In this article, I will explain how Vitamins and Supplements can help with: Acne, Anxiety and Cancer.
In order to keep skin looking healthy, take Vitamin Supplements and eat nutrient-dense foods. Use topical products containing vitamins for best results.
Acne, psoriasis and the effects of photoaging can be managed using vitamins. It is recommended by the American Academy of Dermatology, to use retinoids (preformed Vitamin A) to treat acne in both adolescents and adults.
Retinoids work by preventing dead cells from blocking pores and when Vitamin A is aplied topically, the skin, which is a retinoide-responsive organ, is able to absorb it.
Topical creams and gels that are derivatives of Vitamin A are considered the treatment of choice for comedonal acne (blackheads and whiteheads). By promoting the production of new skin cells to effectively push oils and dead skin out of blocked pores and they also prevent the formation of new blackheads and whiteheads.
Anxiety disorder causes difficulty in relaxing, succeeding at work, maintaining close friendships and participating in fulfilling hobbies. Anxiety disorders are one of the most common mental health conditions in the country.
If you live with anxiety, one measure you can take to reduce your symptoms is to include supplements and vitamins in your diet. There is evidence that multivitamins containing B1, B2, B3, B5, B6, B7, B9, B12, vitamin C, calcium, magnesium, and zinc may reduce feelings of anxiety.

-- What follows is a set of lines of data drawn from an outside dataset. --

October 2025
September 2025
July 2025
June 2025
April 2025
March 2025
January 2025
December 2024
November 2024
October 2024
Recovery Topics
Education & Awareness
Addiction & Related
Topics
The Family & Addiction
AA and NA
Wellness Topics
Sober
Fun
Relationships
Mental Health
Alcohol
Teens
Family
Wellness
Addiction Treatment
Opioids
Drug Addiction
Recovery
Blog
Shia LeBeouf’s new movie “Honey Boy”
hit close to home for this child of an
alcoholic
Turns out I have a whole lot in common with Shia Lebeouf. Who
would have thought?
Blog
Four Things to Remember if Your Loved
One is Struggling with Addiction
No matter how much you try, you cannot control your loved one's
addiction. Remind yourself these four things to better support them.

The three most significant biological factors that contribute to anxiety and panic attacks are : serotonin deficiency, low vitamin B6 levels and low iron levels.
Taking Vitamins and supplements can help correct many of the biological factors and provide relief from many of the most severe symptoms of anxiety.

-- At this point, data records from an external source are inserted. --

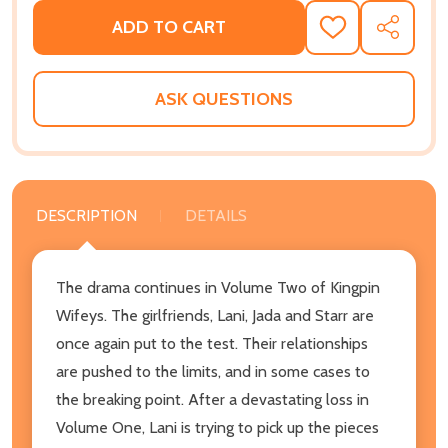
ADD TO CART
ADD
SHARE
TO
WISH
LIST
ASK QUESTIONS
DESCRIPTION
DETAILS
The drama continues in Volume Two of Kingpin
Wifeys. The girlfriends, Lani, Jada and Starr are
once again put to the test. Their relationships
are pushed to the limits, and in some cases to
the breaking point. After a devastating loss in
Volume One, Lani is trying to pick up the pieces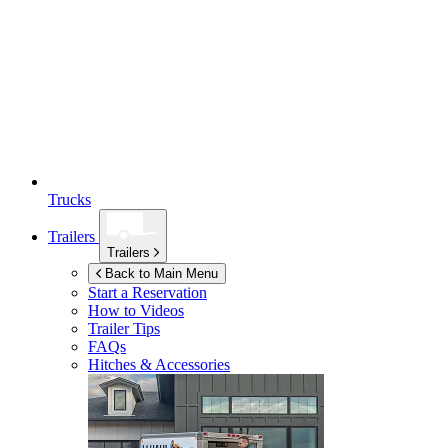
Trucks
Trailers
Trailers
Back to Main Menu
Start a Reservation
How to Videos
Trailer Tips
FAQs
Hitches & Accessories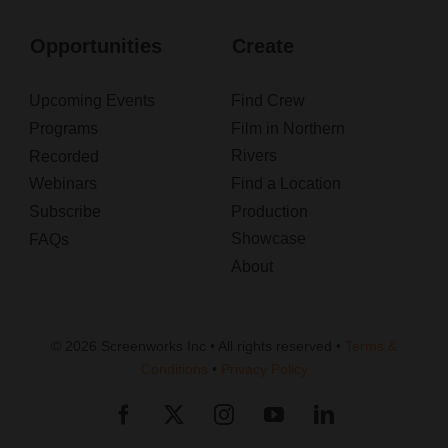
Opportunities
Create
Upcoming Events
Find Crew
Programs
Film in Northern
Rivers
Recorded
Webinars
Find a Location
Subscribe
Production
Showcase
FAQs
About
© 2026 Screenworks Inc • All rights reserved •
Terms &
Conditions
•
Privacy Policy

Some of the best supplements and vitamins for anxiety include:
GABA, Passionflower, Valerian Root, Licorice Root, Ashwagandha, Rhodiola, Omega-3 Fatty Acids, Probiotics, B Vitamins, L-Theanine
Anxiety disorder called panic disorder is often a symptom of a Panic attack. Incorporating any of the above supplements and vitamins into your diet may help you better manage anxiety that can trigger panic attacks.
Vitamins and supplements for anxiety are not a substitute for prescription medications or doctor-approved therapies. Speak to a medical professional, if your anxiety co-occurs with another mental health condition, such as addiction.
It is important to check with your doctor before adding the above supplements and vitamins into your diet, to help prevent any potentially dangerous side effects or drug interactions,
References: https://www.medicalnewstoday.com/articles/325823.php, https://www.therecoveryvillage.com/mental-health/anxiety/related/vitamins-for-anxiety/#gref
Getting nutrients naturally from food is better than consuming them from tablets.
There are unintended consequences to taking vitamin supplements. It has become increasingly apparent that there may be a negative health effect for those who are healthy and don’t need vitamins, and for those who exceed the recommend dosages.
Eating whole foods is best. Fruits and vegetables contain beneficial substances such as fibre, minerals, antioxidants and vitamins. Intake of dietary fibre can reduce the risk of bowel cancer and help ensure a healthier digestive system. Antioxidants protect against the damaging effects of free radicals in the body.
Rather than individual nutrients in a supplement form, the Cancer Council recommends people obtain their nutritional requirements from whole foods. Due to interactions between different food compounds that don’t occur when vitamins are isolated in a supplement, vitamins may not have the same effect as when they are consumed in food.
Cancer Council recommends people eat a variety of nutritious food, especially fruit and vegetables. People who eat a diet high in plant foods such as fruit, vegetables and wholegrain cereals have a lower risk for some types of cancer.
Vitamin A is derived from beta-carotene in plant foods, and, found preformed from animal food sources.
Beta-carotene is converted into vitamin A in the body. It is found in dark-green leafy vegetables, carrots, sweet potato, mango and dried apricots and may help protect against cancer.
Beta-carotene or retinol (Vitamin A) supplements, have not been shown to lower cancer risk, and high-dose supplements may be toxic. Particularly amongst people at high risk such as smokers, the risk of lung cancer is increased by long-term use in high doses.
Cigarettes smokers should note that the Cancer Council recommends people avoid taking high doses (>18 mg) of beta-carotene supplements. The beneficial effect of beta-carotene is lost or reversed with dietary supplementation in people that smoke cigarettes.
Vitamin C, found in many fruits and vegetables have been linked to reduce the risk for cancer, but vitamin C supplements have not shown to reduce the risk of cancer. An intake of more than 2000mg/day of vitamin C, may cause side effects such as headaches, diarrhea, nausea, heartburn, stomach cramps and possible kidney stones.
Foods such as whole grains, seeds, nuts and vegetable oils contain Vitamin E, an antioxidant. Vitamin E supplements in high doses may cause side effects and should be avoided for studies on cancer risk have shown inconsistent results.